Matt Shuham: Trump Calls for 'Rough' Policing, Gives Blessing to Law
Enforcement Abuses: Probably one of the ten scariest articles of
the Trump era. Sure, there have been many instances where Trump looked
to be endorsing ad-hoc violence against protesters, foreigners, other
minorities -- why not suspected criminals? Well, because abuses eat at
and eventually destroy the very notion that we live under a fair and
equitable system of law and justice. And has become very clear over the
past few years, what we have now is already way too permissive of police
abuses. Indeed, quite a few police superintendents have come to recognize
that bringing their forces under control is a major public relations
concern. So what Trump is saying undermines responsible police as well
as the entire system of justice, and helps to make American civil society
coarser and more hateful.
On the same speech:
Dara Lind: Trump just delivered the most chilling speech of his
presidency. In reaction, see:
Cleve R Wootson Jr/Mark Berman: US police chiefs blast Trump for
endorsing 'police brutality'.
Matt Taibbi: The Anthony Scaramucci Era Will Be Freakish, Embarrassing
and All Too Short:
In the space of a week, Trump's new press expert demonstrated that he
a) didn't know how to hold off-the-record conversations b) didn't
understand that cameras and microphones keep rolling even when the
red light is off and c) doesn't bother to check the other public
statements made by administration officials before he makes statements
of his own. An alien crashed on earth and given a two-minute tutorial
on dealing with reporters would have done a better job. . . .

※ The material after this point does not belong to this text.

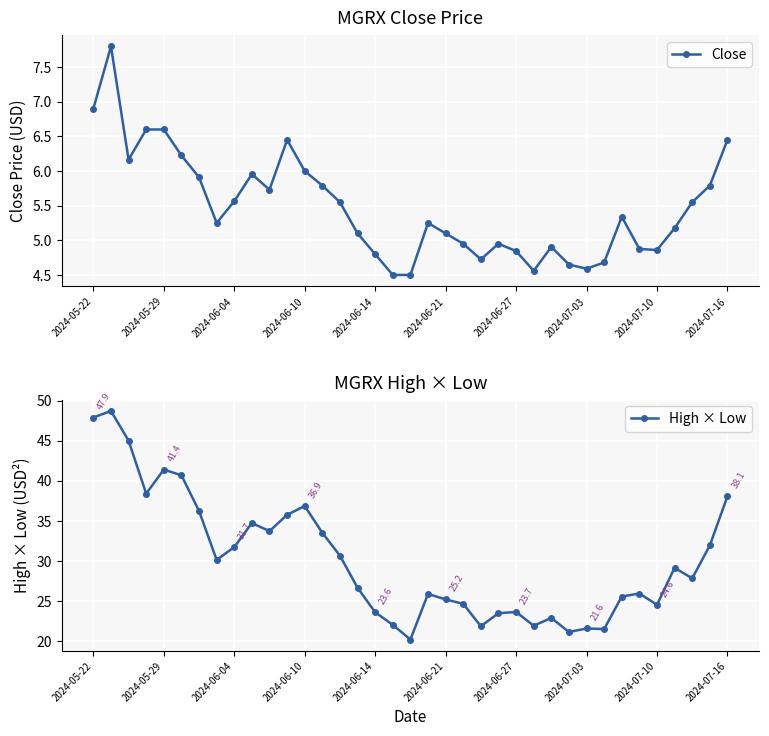

What are all the series names shown in the legend?

Close, High × Low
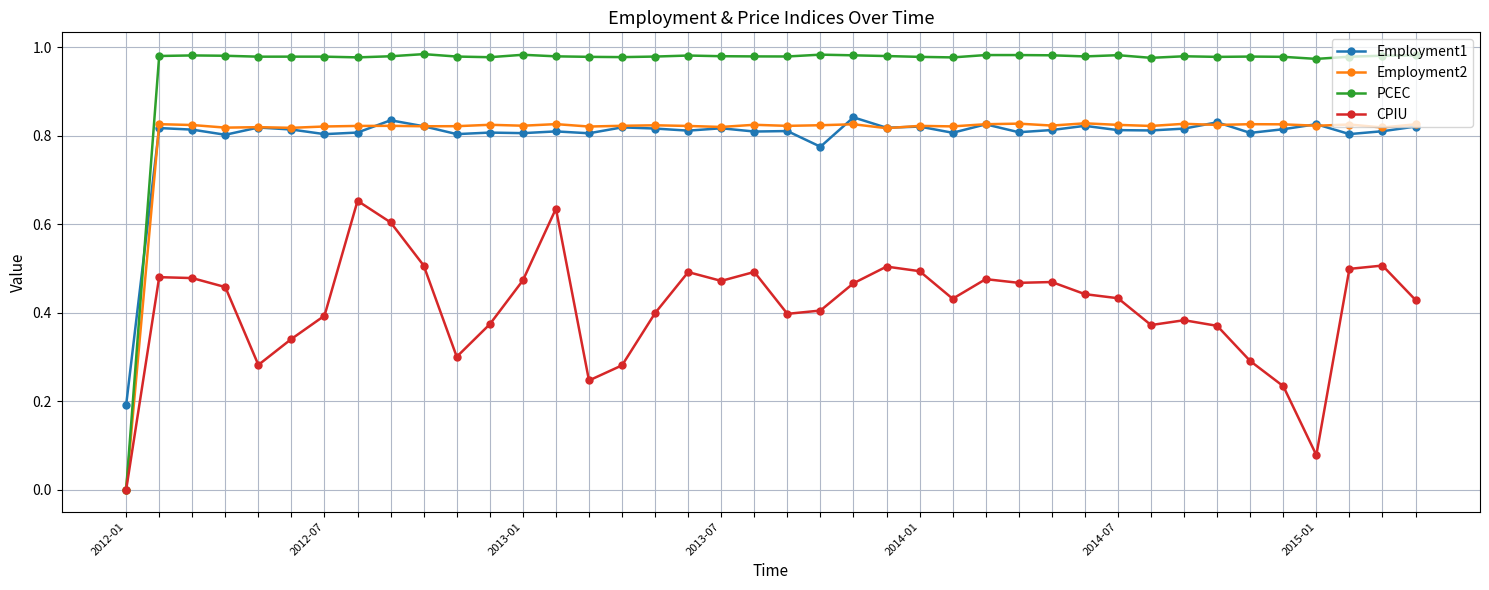

After their last crossing, which series has the higher values: Employment1 or PCEC?

PCEC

The Communications Director job in the Trump administration is a
no-win job, because the real Communications Director is Trump's
Twitter feed. The job that Scaramucci technically occupies is a
thankless and redundant position that involves standing before
reporters and reconciling avalanches of already-circulated lies,
contradictions, and insulting/ignorant statements.
Even a genius of the highest order couldn't make this work.
Of course, Trump hasn't had geniuses available to him. The
fourth-rate minds he has instead had in his employ just started
raging trash-fires whenever they tried to logically explain
Trump's utterances.
They gave us statements like Kellyanne Conway's "alternative
facts," or Katrina Pierson's bit about how Trump wasn't changing
his position on immigration, but rather "changing the words that
he is saying."
Matthew Yglesias: The most important stories of the week, explained:
The Senate rejected three versions of ACA repeal; Trump named a
new Chief of Staff; Trump kind of banned transgender military
service; Trump feuded with his attorney general.
Reuters: US flies B-1B bombers over Korean peninsula after missile
test: Not clear from the article whether they actually flew into
North Korean air space, which would be daring the Koreans to shoot
a plane down, dramatically escalating America's snit fit over North
Korea's missile tests. Also:
Tom Phillips: China and Russia have 'responsibility' for North Korea
nuclear threat, says US. Reminds me that Casey Stengel once said
that the secret to successful managing was keeping the guys who hate
you (like North Korea) away from the ones on the fence (like Russia
and China) -- a lesson Rex Tillerson never learned. The odds of Trump
(or one of those generals he gives carte blanche to) doing something
profoundly stupid over Korea have been steadily increasing -- much as
it has with Iran (see Trita Parsi, above).